==== DATA SHOWN ====
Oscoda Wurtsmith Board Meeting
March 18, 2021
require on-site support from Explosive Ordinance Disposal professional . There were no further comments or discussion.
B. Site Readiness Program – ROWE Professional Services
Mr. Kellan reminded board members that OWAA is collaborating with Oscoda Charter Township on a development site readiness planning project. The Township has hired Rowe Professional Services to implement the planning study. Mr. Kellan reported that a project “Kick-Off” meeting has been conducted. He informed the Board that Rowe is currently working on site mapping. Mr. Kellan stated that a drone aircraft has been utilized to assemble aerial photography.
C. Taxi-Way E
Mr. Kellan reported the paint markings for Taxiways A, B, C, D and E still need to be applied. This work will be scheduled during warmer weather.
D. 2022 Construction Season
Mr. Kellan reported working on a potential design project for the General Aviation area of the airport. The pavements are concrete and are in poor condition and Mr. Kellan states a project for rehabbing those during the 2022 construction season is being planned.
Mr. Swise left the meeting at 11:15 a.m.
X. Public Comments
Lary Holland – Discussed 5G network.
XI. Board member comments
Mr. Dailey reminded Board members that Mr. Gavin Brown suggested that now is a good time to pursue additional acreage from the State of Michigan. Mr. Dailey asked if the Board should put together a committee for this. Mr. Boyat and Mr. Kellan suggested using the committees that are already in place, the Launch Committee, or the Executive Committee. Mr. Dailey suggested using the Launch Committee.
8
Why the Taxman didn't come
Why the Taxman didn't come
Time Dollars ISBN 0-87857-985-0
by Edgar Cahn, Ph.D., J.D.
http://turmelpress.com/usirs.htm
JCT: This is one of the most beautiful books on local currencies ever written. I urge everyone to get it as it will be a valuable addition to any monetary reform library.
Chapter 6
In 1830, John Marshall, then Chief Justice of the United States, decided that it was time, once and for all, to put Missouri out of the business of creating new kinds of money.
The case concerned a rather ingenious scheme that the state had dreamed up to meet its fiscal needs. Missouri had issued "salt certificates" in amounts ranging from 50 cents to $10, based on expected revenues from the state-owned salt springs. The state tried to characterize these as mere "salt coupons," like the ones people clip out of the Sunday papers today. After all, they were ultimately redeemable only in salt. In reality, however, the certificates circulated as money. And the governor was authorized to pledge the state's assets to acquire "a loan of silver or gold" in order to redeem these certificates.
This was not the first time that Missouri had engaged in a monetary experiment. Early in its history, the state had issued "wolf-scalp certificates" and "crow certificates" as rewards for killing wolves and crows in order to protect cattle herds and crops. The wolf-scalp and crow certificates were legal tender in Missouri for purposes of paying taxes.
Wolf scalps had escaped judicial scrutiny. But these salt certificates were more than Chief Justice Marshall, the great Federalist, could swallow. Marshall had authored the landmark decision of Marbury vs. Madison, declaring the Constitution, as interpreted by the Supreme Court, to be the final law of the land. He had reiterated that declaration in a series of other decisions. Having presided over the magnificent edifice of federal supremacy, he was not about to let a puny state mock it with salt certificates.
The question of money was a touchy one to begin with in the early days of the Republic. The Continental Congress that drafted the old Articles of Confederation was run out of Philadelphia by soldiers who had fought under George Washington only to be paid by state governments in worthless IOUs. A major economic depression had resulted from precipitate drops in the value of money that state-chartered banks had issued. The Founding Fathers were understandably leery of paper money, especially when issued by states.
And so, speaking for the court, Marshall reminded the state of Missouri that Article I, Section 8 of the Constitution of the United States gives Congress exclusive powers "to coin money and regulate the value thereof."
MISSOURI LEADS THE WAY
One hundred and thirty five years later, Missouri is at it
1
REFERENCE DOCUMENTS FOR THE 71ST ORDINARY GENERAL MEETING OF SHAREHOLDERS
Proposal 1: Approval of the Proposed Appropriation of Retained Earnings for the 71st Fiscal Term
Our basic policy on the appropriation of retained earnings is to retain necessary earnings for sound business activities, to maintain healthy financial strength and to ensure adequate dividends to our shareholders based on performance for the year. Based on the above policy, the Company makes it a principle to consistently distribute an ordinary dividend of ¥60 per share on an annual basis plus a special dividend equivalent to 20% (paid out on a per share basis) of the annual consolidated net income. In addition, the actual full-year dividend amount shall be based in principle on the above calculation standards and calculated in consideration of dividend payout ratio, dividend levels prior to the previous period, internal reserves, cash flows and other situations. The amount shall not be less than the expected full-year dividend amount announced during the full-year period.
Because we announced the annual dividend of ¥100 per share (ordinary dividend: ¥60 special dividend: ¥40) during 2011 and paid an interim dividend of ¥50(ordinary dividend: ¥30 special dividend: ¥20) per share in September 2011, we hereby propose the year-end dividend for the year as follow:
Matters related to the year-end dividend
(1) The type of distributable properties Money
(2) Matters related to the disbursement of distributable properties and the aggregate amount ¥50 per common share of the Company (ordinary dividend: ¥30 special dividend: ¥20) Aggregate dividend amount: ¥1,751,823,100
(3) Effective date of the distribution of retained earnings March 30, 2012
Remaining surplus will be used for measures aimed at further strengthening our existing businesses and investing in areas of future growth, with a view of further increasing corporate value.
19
====
ACTIVITY >>
Wherever the word "Oscoda" occurs in the data, copy that whole line.

RESULT BELOW >>
Oscoda Wurtsmith Board Meeting
Mr. Kellan reminded board members that OWAA is collaborating with Oscoda Charter Township on a development site readiness planning project. The Township has hired Rowe Professional Services to implement the planning study. Mr. Kellan reported that a project “Kick-Off” meeting has been conducted. He informed the Board that Rowe is currently working on site mapping. Mr. Kellan stated that a drone aircraft has been utilized to assemble aerial photography.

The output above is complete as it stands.